Bowles & Wyer
 

Horticulture, travel and global imperialism

Written by John Wyer

Vinca minor ‘Bowles Variety’


Most garden designers, indeed most gardeners are aware of the diverse origins of the plants in their gardens. It only takes a brief look at the specific epithets to realise that terms like canadensis, japonica, europaea, lusitanica, etc. are direct geographical references. It is possible to take a swift journey around the globe in a few minutes in most gardens, from Hebe in New Zealand, to Tulips from west Asia, Rhododendron from the Himalaya and Japan, perhaps ending up at Dogwoods from North America. These plants were collected by dedicated and pioneering plant collectors who travelled the globe to bring back ever more exotic fare for the discerning Victorian gardener. their names are also commemorated in specific epithets and varietal names – fortunei, davidii, wilsonii, banksii, etc and of course ‘Bowles variety’!
Much of the time we forget this and simply take gardens and the plants they are stocked with at face value, arranging them in terms of colour, texture and flower period in what we see as a pleasing combination.

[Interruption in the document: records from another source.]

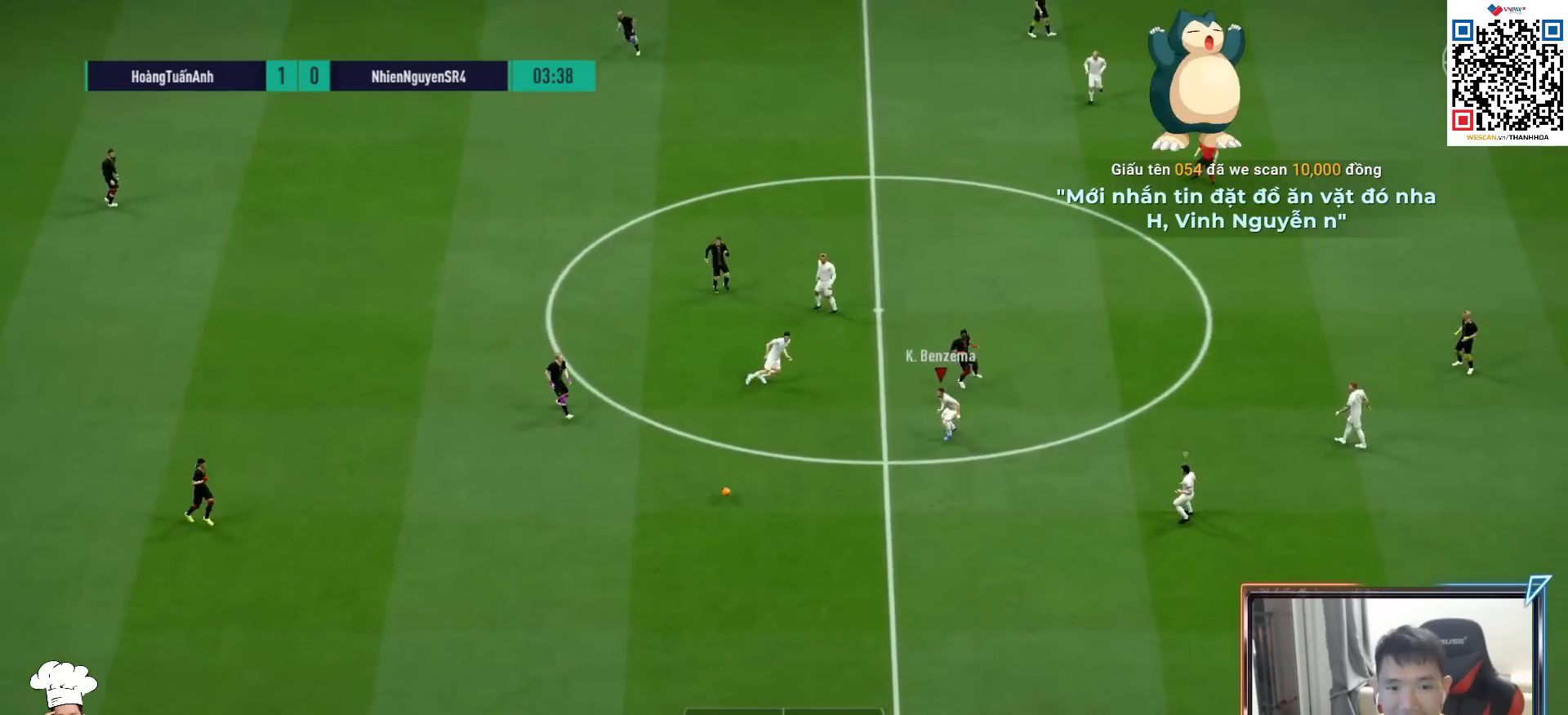
{"buttons": ["R1"], "left_stick": "down", "right_stick": "center", "events": [[50, "right_stick", "center"], [417, "R2", "up"]]}
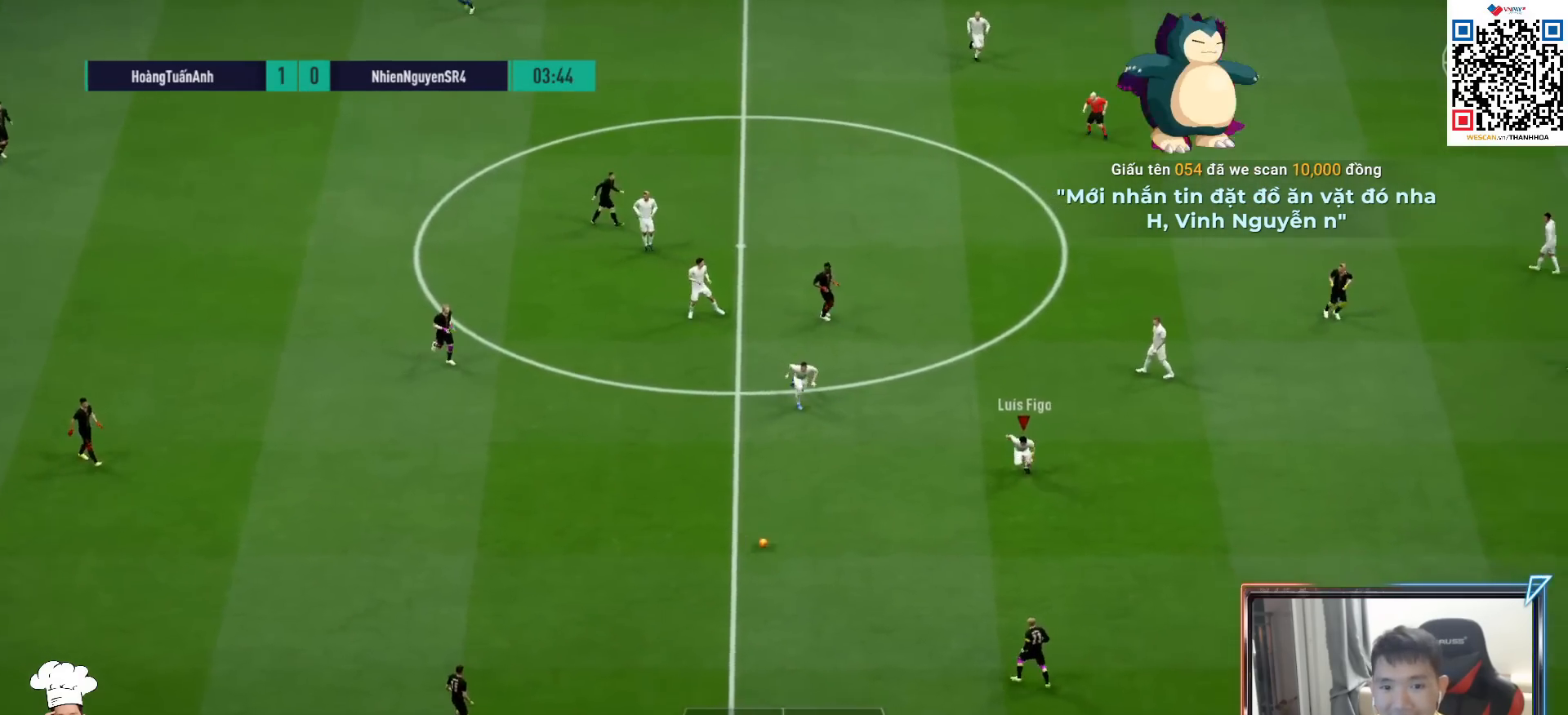
{"buttons": ["R1"], "left_stick": "down", "right_stick": "center", "events": []}
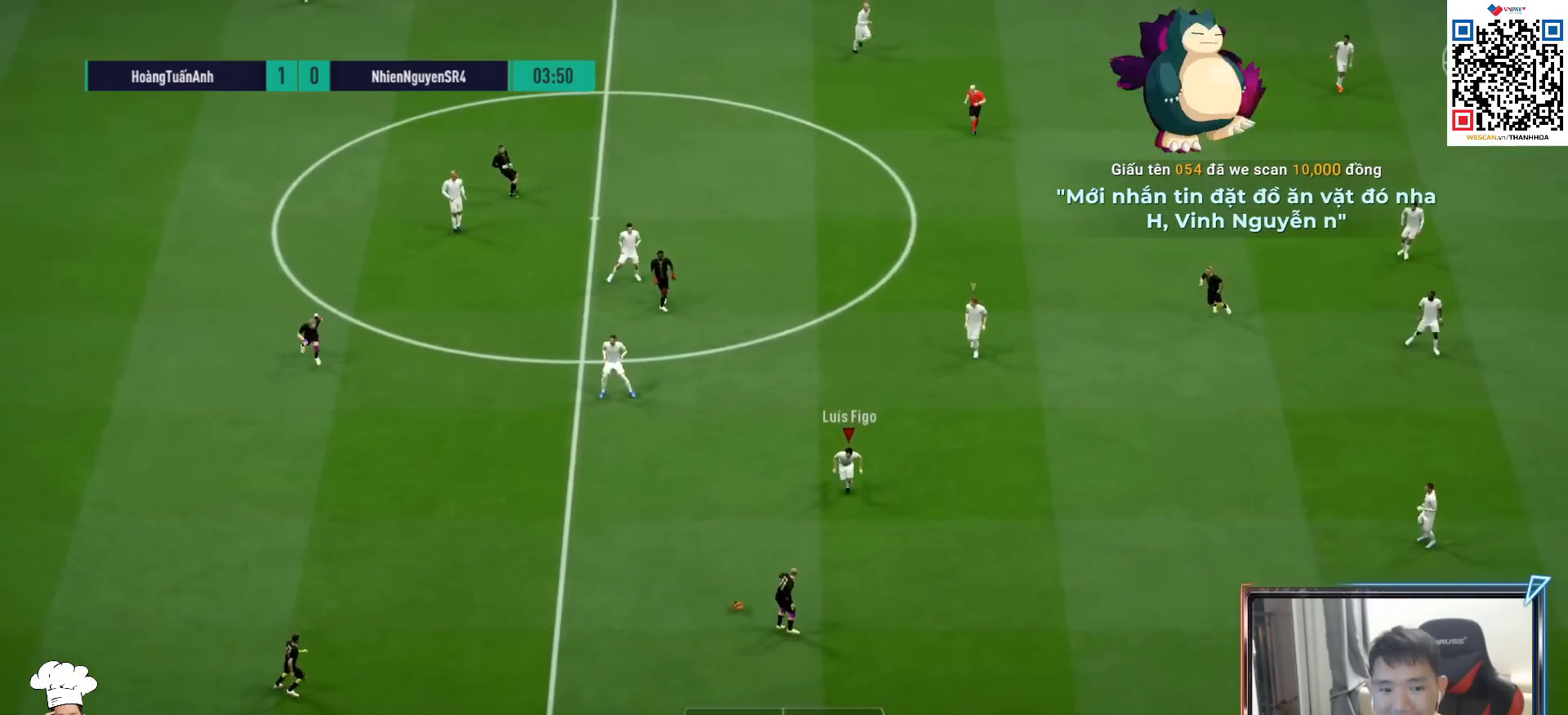
{"buttons": ["R1"], "left_stick": "down", "right_stick": "center", "events": []}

The more practised tend to look for subtler combinations – planting associations that speak to origin or habitat; it is these that tend to prove the most interesting and longest lasting arrangements.
There are of course other ways in which we ‘travel’ in our gardens: countless references to Mediterranean or Japanese gardens; snippets of designs collected magpie-like from here and there. As a child I remember being fascinated by a grove of bamboo in our local park. It was quite a big area (to an eight-year-old anyway) with paths winding through it. I imagined I was in some tropical bamboo forest – I expected to discover some long-lost soldier at any point. Later (in my teens) I was captivated by Canizaro Park in Wimbledon, which I visited many times – a fantastic garden well stocked with exotics as well as areas of simple woodland. I was transported when wandering around it and felt that I was really somewhere else completely.

Tea – Camellia sinensis


Britain is famously a nation of gardeners. But it was actually our obsession with gardening combined with our growing sea power that led to the birth of the empire. Far-fetched? Give it a little more thought. Let’s start with the spice trade. The ability to grow spices in different locations from their origins aided the breaking of the monopolies. The same with tea – the Chinese monopoly was broken by the English (and to a lesser extent the Dutch) successfully cultivating tea in India and Ceylon (as it was then). In fact, the horticultural story for coffee, sugar, rubber, tobacco and an endless list of other products are closely bound up with colonial expansion. So principally for commercial reasons, horticulturists and botanic gardens were very important to the expansion of the empire. Along with mining and extraction, it can be argued that the European fortunes were almost entirely built on these products.
So next time you site in your garden (perhaps with a cup of tea or coffee?), give some thought not only to the origins of all the plants around you, but also to the broader role that horticulture has played in the development of society, for better or worse, over the last two and a half centuries. Alternatively, you could just be transported into another world by the beauty around you!